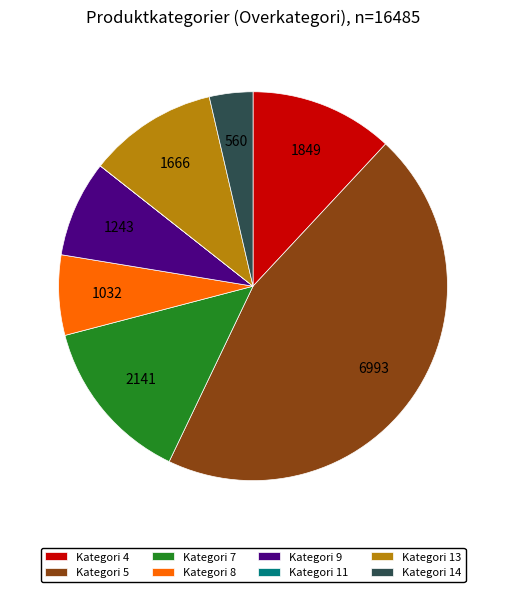

Approximately how many times larger is the value at Kategori 8 compared to Kategori 9?

0.8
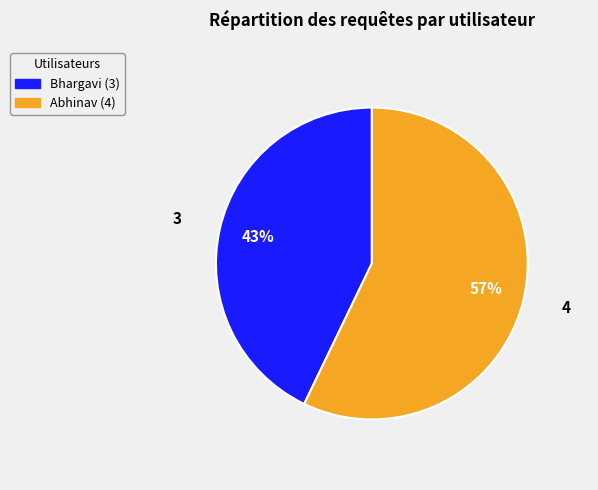

How many slices are in this pie chart?

2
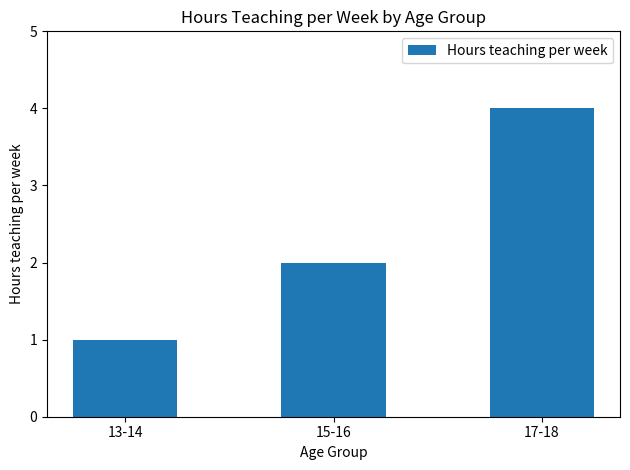

What is the maximum value shown in the chart?

4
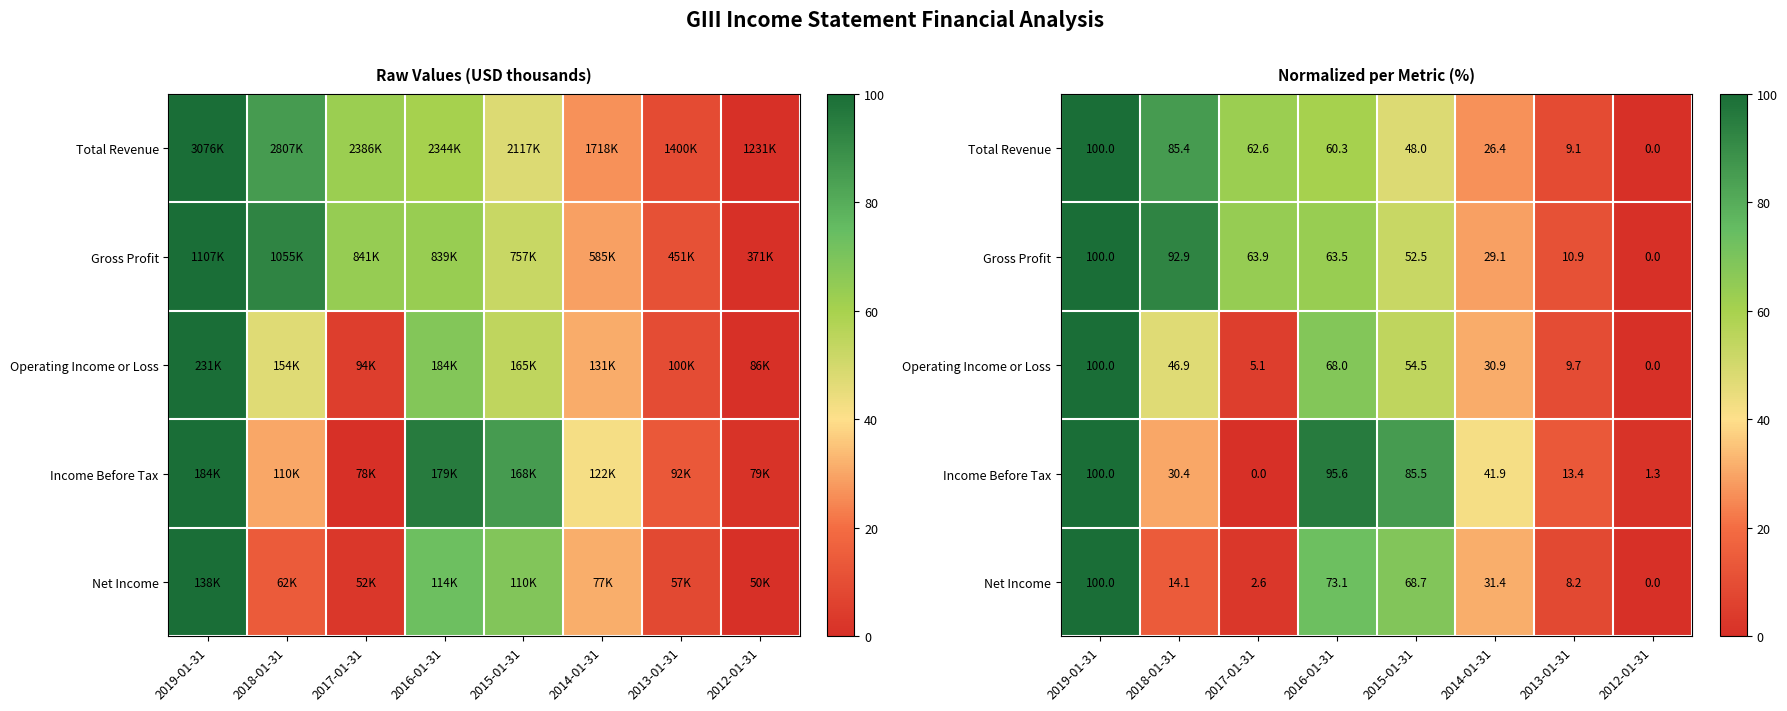

The value of Operating Income or Loss at 2013-01-31 is 9.7. True or false?

True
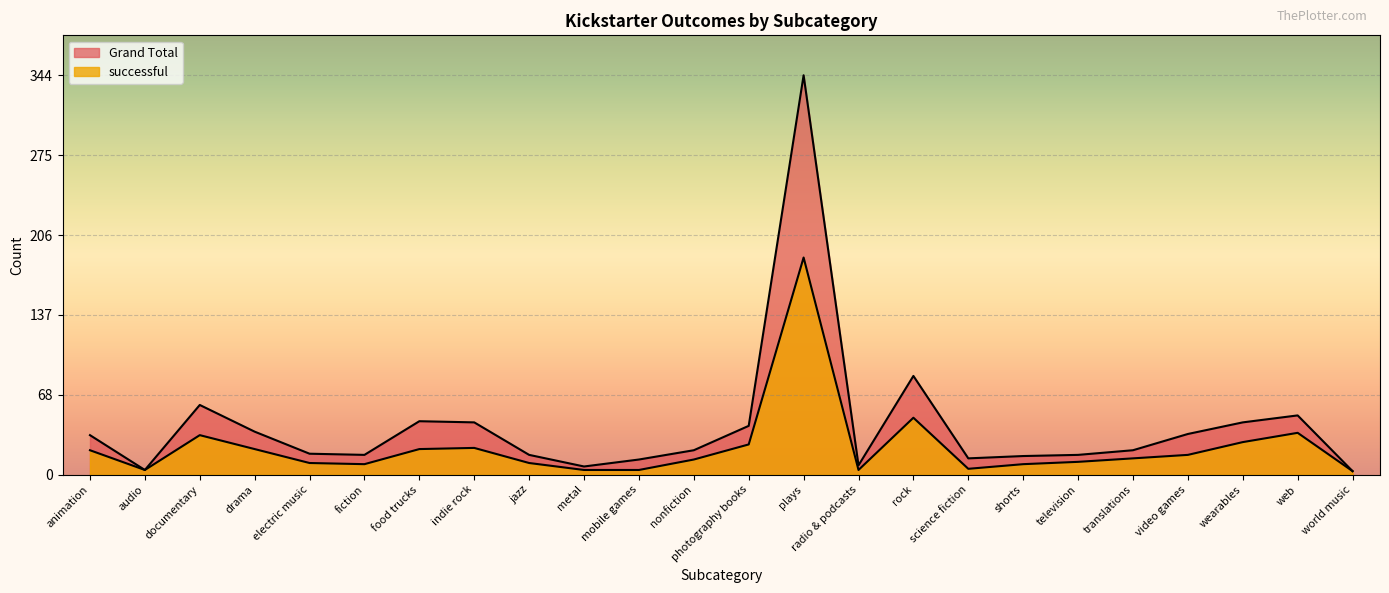

What is the minimum value shown in the chart?

3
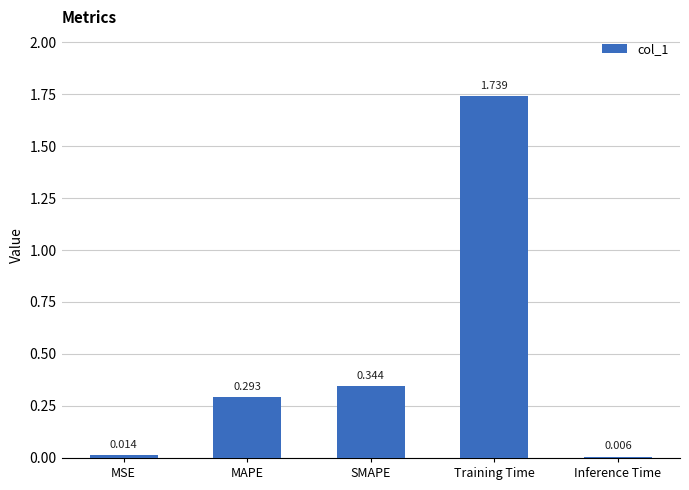

Which category has the highest value across all series?

Training Time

---*---

:: TASK DETAILS ::
Can you write out the whole listing above word for word, leaving out the pictures?

:: OUTPUT FOR THIS EXERCISE ::
Approximately how many times larger is the value at Kategori 8 compared to Kategori 9?

0.8

How many slices are in this pie chart?

2

What is the maximum value shown in the chart?

4

The value of Operating Income or Loss at 2013-01-31 is 9.7. True or false?

True

What is the minimum value shown in the chart?

3

Which category has the highest value across all series?

Training Time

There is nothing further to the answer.